*YOUR TASK:*
Copy the entries below, substituting "view" for every "camera" and leaving everything else unchanged. Leave the pictures out.

*ENTRIES SHOWN:*
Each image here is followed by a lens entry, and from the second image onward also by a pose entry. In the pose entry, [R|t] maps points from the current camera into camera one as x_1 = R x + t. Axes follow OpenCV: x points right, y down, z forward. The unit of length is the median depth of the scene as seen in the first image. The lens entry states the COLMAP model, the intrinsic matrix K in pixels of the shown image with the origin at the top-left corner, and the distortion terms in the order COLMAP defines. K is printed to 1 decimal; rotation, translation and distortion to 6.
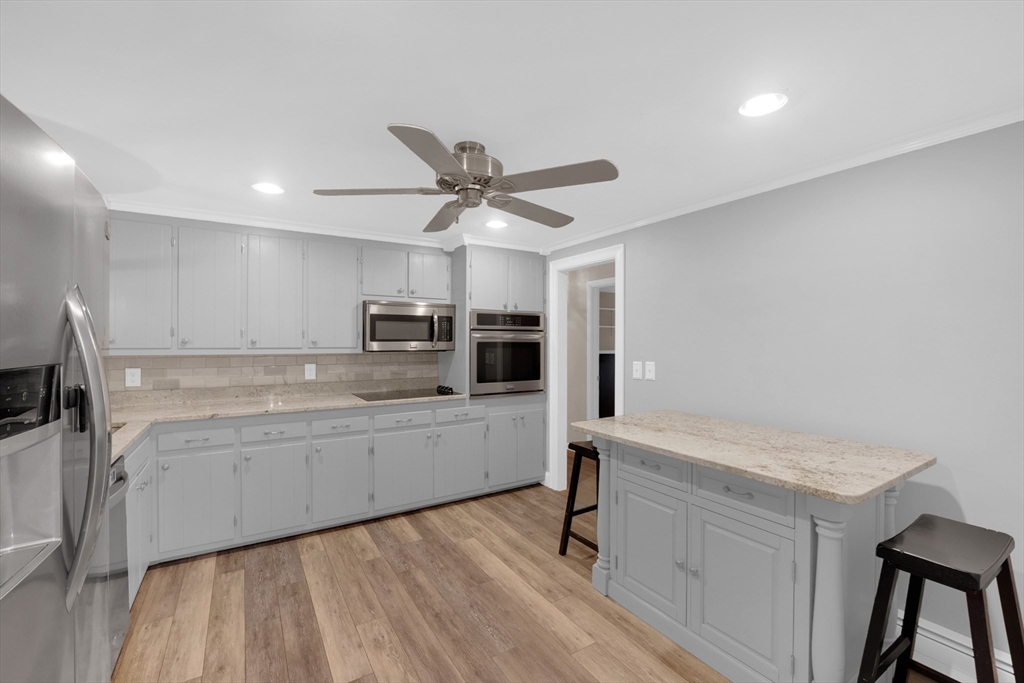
lens RADIAL K [[428.2, 0, 516.7], [0, 428.2, 337.9], [0, 0, 1]] dist [-0.008122, 0.000062]
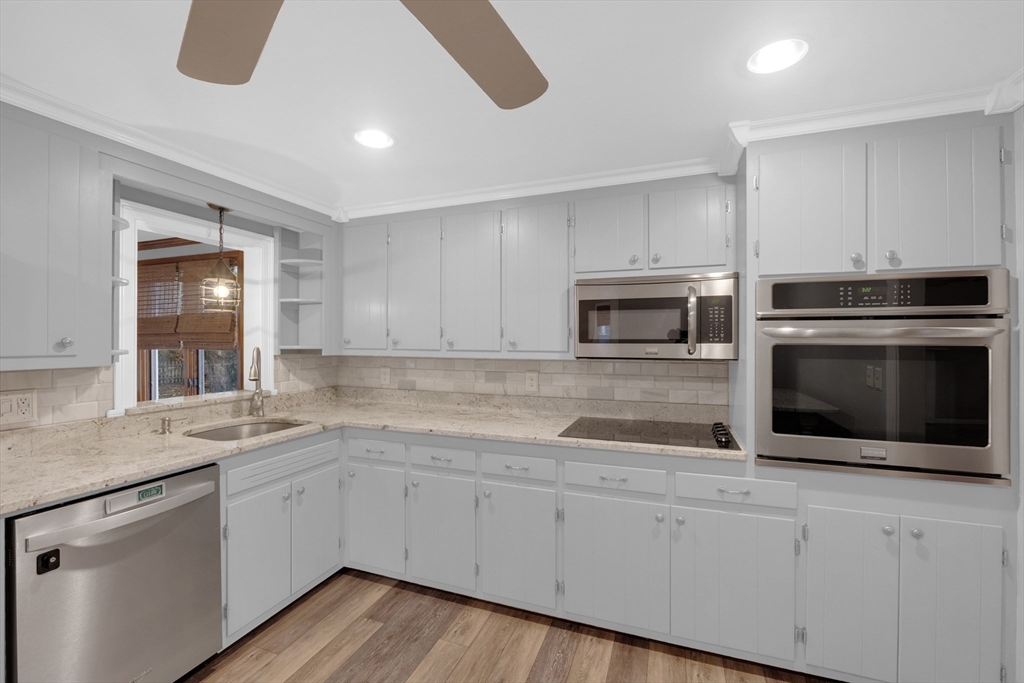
lens RADIAL K [[428.2, 0, 516.7], [0, 428.2, 337.9], [0, 0, 1]] dist [-0.008122, 0.000062]
pose [[0.603562, -0.002785, -0.797311, 0.119036], [0.005167, 0.999987, 0.000419, 0.000260], [0.797299, -0.004372, 0.603568, 0.528649]]
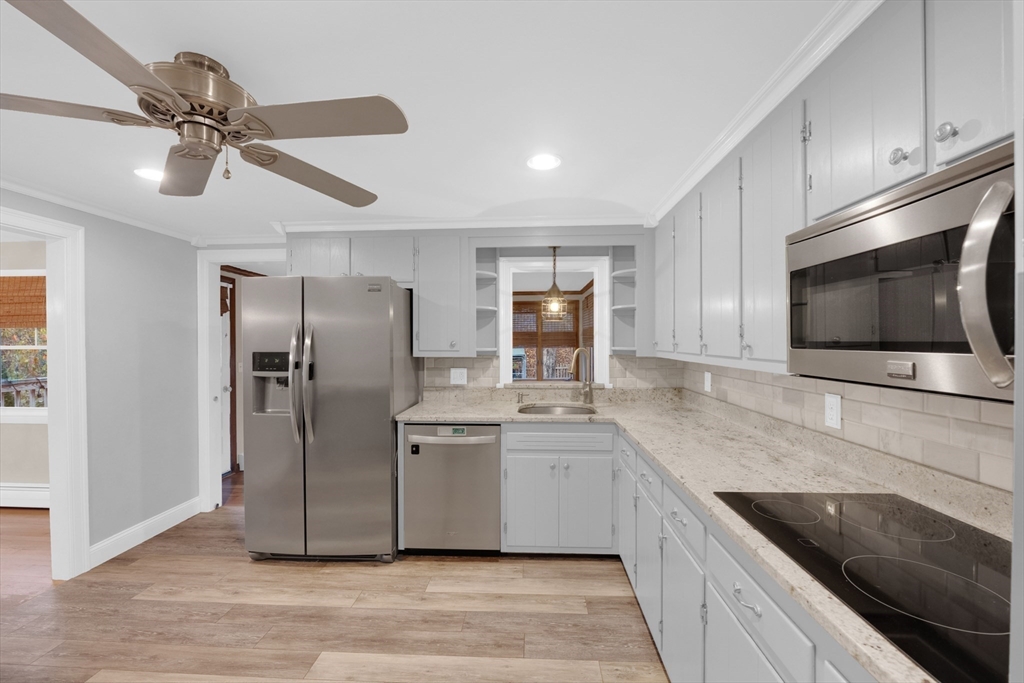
lens RADIAL K [[416.2, 0, 517.4], [0, 416.2, 344.9], [0, 0, 1]] dist [-0.002600, 0.000027]
pose [[-0.576579, 0.008794, -0.816994, 0.082598], [0.008064, 0.999955, 0.005073, 0.002205], [0.817001, -0.003663, -0.576624, 1.010074]]
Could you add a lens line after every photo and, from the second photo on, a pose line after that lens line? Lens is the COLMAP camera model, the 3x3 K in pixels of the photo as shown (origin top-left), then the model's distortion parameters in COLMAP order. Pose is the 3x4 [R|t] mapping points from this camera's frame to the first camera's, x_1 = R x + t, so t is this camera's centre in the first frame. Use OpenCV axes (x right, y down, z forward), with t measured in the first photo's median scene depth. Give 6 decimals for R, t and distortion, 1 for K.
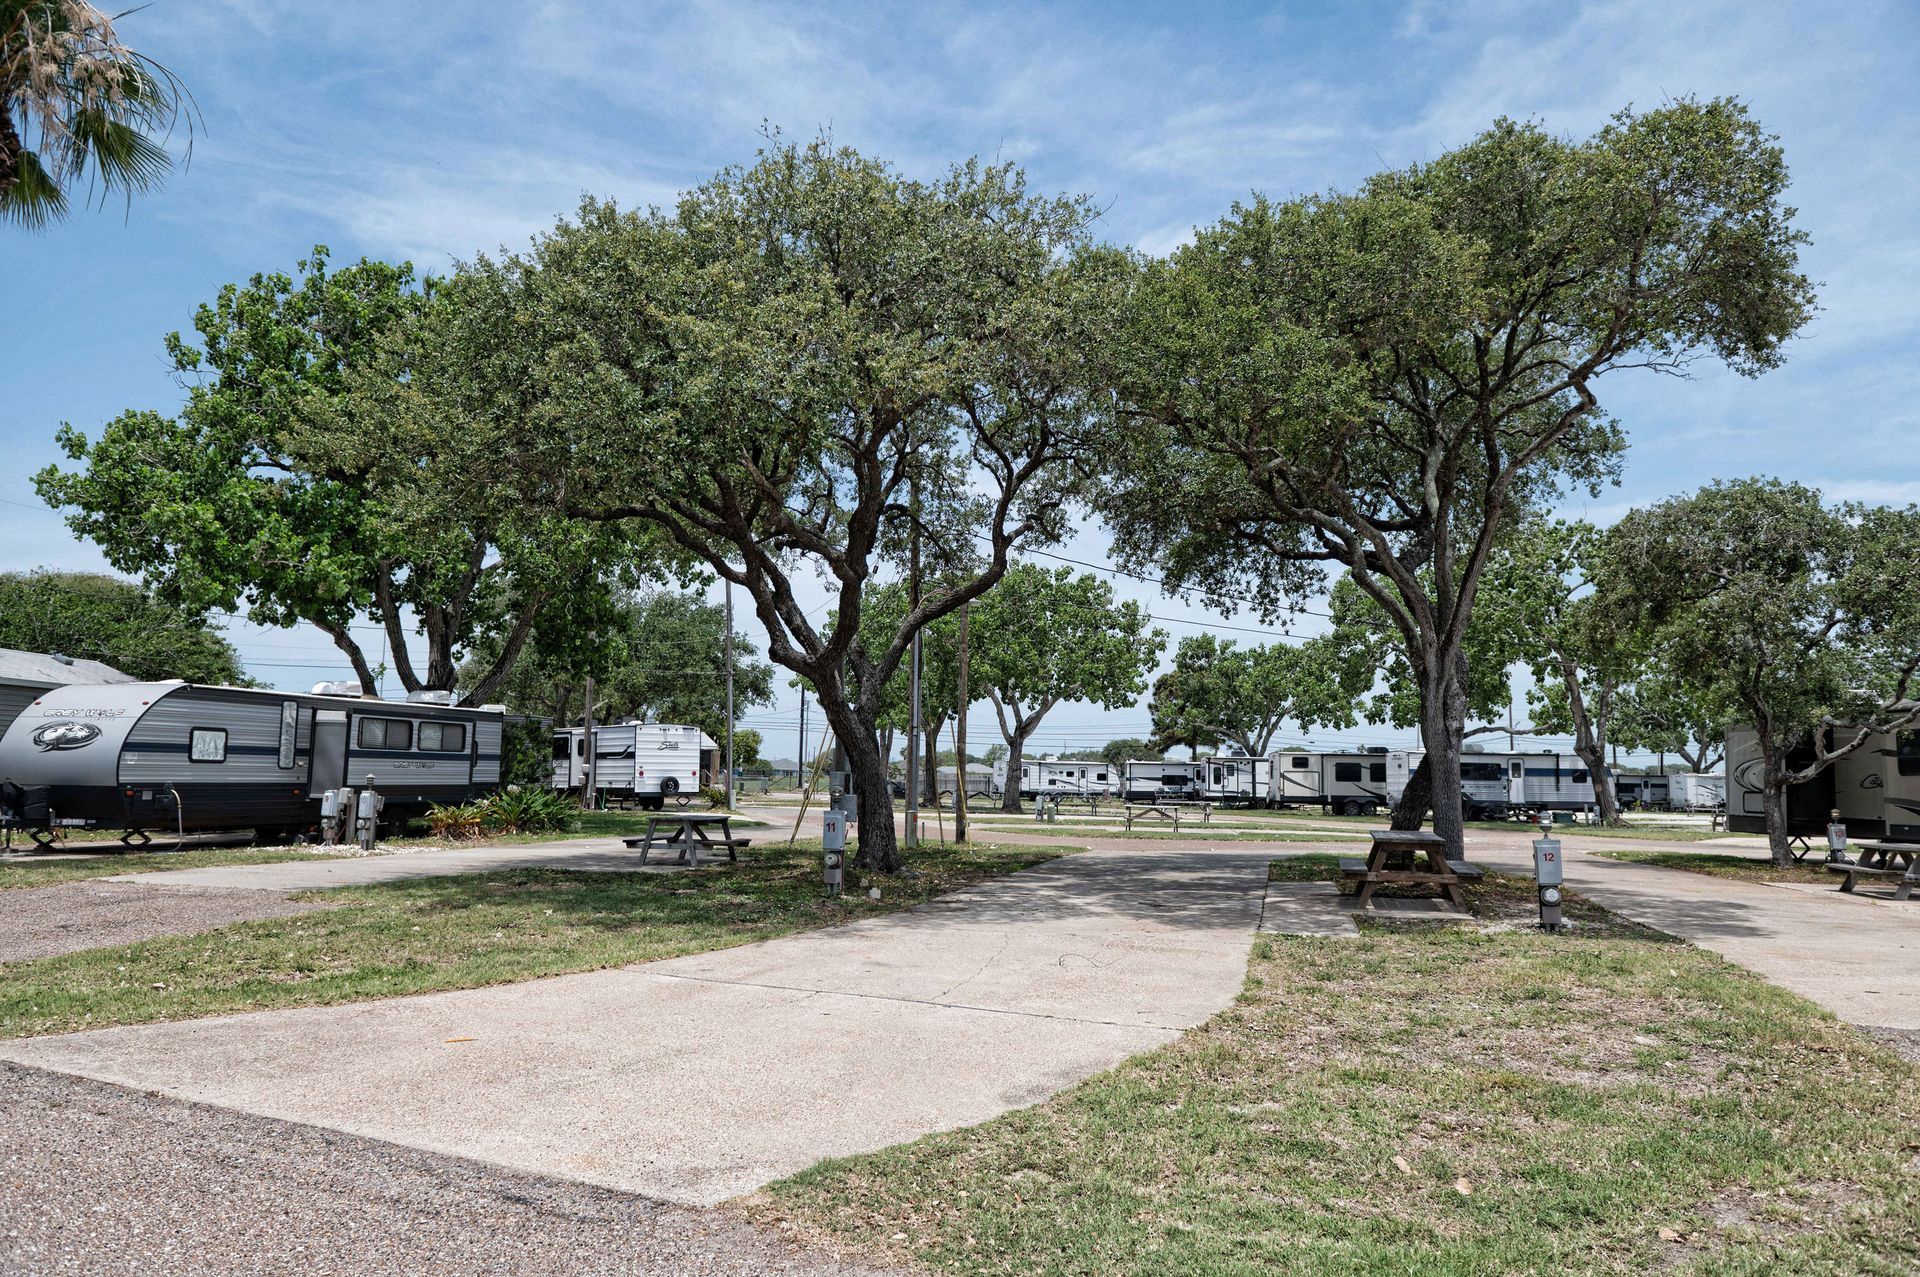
lens RADIAL K [[1378.5, 0, 956.1], [0, 1378.5, 639.6], [0, 0, 1]] dist [0.008605, -0.004943]
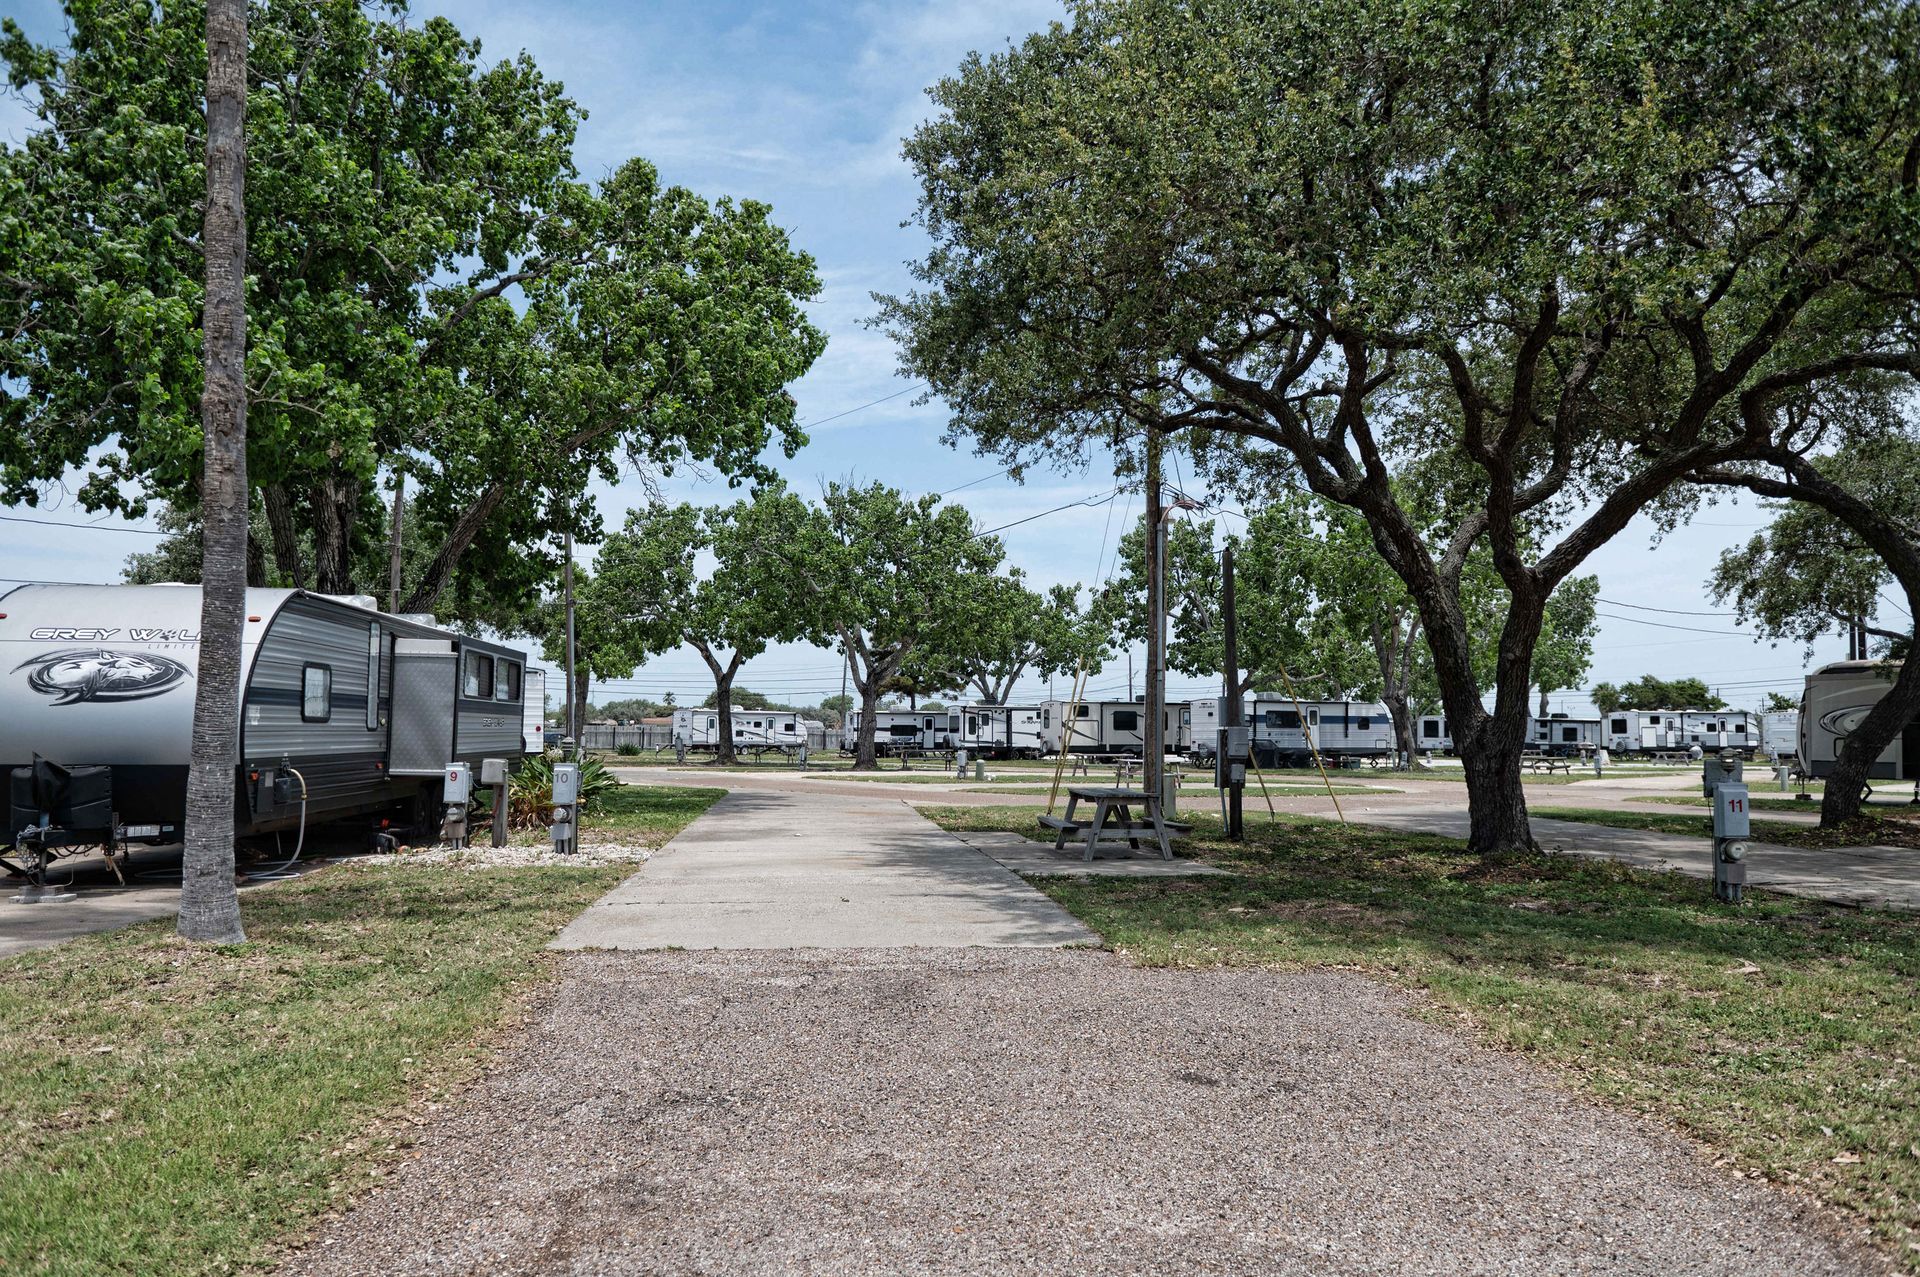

*SOLUTION FOR THIS TASK:*
Each image here is followed by a lens entry, and from the second image onward also by a pose entry. In the pose entry, [R|t] maps points from the current view into view one as x_1 = R x + t. Axes follow OpenCV: x points right, y down, z forward. The unit of length is the median depth of the scene as seen in the first image. The lens entry states the COLMAP model, the intrinsic matrix K in pixels of the shown image with the origin at the top-left corner, and the distortion terms in the order COLMAP defines. K is printed to 1 decimal; rotation, translation and distortion to 6.
lens RADIAL K [[428.2, 0, 516.7], [0, 428.2, 337.9], [0, 0, 1]] dist [-0.008122, 0.000062]
lens RADIAL K [[428.2, 0, 516.7], [0, 428.2, 337.9], [0, 0, 1]] dist [-0.008122, 0.000062]
pose [[0.603562, -0.002785, -0.797311, 0.119036], [0.005167, 0.999987, 0.000419, 0.000260], [0.797299, -0.004372, 0.603568, 0.528649]]
lens RADIAL K [[416.2, 0, 517.4], [0, 416.2, 344.9], [0, 0, 1]] dist [-0.002600, 0.000027]
pose [[-0.576579, 0.008794, -0.816994, 0.082598], [0.008064, 0.999955, 0.005073, 0.002205], [0.817001, -0.003663, -0.576624, 1.010074]]
Could you add a lens line after every photo and, from the second photo on, a pose line after that lens line? Lens is the COLMAP view model, the 3x3 K in pixels of the photo as shown (origin top-left), then the model's distortion parameters in COLMAP order. Pose is the 3x4 [R|t] mapping points from this view's frame to the first view's, x_1 = R x + t, so t is this view's centre in the first frame. Use OpenCV axes (x right, y down, z forward), with t measured in the first photo's median scene depth. Give 6 decimals for R, t and distortion, 1 for K.
lens RADIAL K [[1378.5, 0, 956.1], [0, 1378.5, 639.6], [0, 0, 1]] dist [0.008605, -0.004943]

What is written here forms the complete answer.